Sean is an adjective. Most adjectives in Irish come after the noun, so teach mór is a big house. However, a handful are prefixes which are attached to the noun. So it’s seanteach. Not sean teach or sean-teach. And still less sean tí or sean-tí.

As for the question of the meaning, imagine that you are standing in a mining camp out in the wilds somewhere. You have just chopped down some trees and built yourself a rough cabin. One of your neighbours comes up and says,

“Hi Séamus, nice house!

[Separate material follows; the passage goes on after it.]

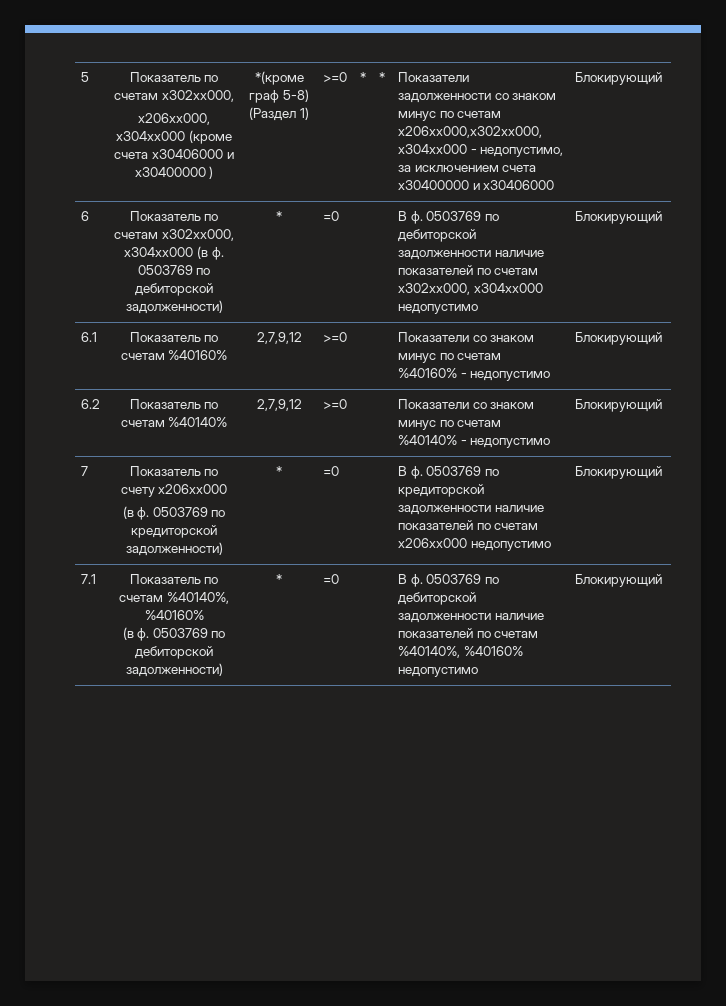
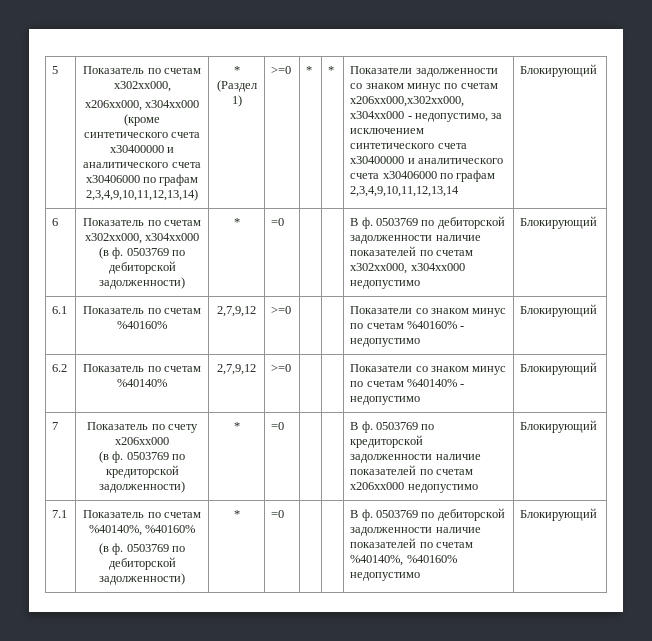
[114,149,234,159] [134,166,214,179] [254,71,304,85] [249,89,309,103] счета х30406000 и х30400000 ) | *(кроме граф 5-8) -> [83,132,201,138] [109,145,175,153] [83,162,201,168] [85,174,199,186] [86,189,198,201] [233,66,240,74] синтетического счета х30400000 и аналитического счета х30406000 по графам 2,3,4,9,10,11,12,13,14) | *
[502,165,537,172] [398,180,555,190] счета х30400000 и х30406000 -> [350,143,467,149] [350,156,504,164] [350,170,496,182] [350,186,460,197] синтетического счета х30400000 и аналитического счета х30406000 по графам 2,3,4,9,10,11,12,13,14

What do you call a house like that in your language?”

“Well, sure, I call it seanteach, which in my language means ‘old house’.”

And your neighbour scratches his head and says,

“So you’ve just finished building the thing, and your hand sticks to the wall on account of all the pine resin oozing from the freshly-cut logs, but you call it an old house?”

“Aah, but you’re forgettin’ dat I’m Irish, and we have a reputation for quirkiness, eccentricity and irrationality to uphold, so we do!”

Yeah, right, you gowls! And then there’s the fact that we have one book written as a memoir in Irish (Micí Mac Gabhann, Rotha Mór an tSaoil) by a Donegal man who joined the gold rush and lived in a mining camp. When he refers to the houses in the camp, he uses the words bothán, cábán, teach and sometimes cábán tí. He never talks about seantithe. And why the fuck would he?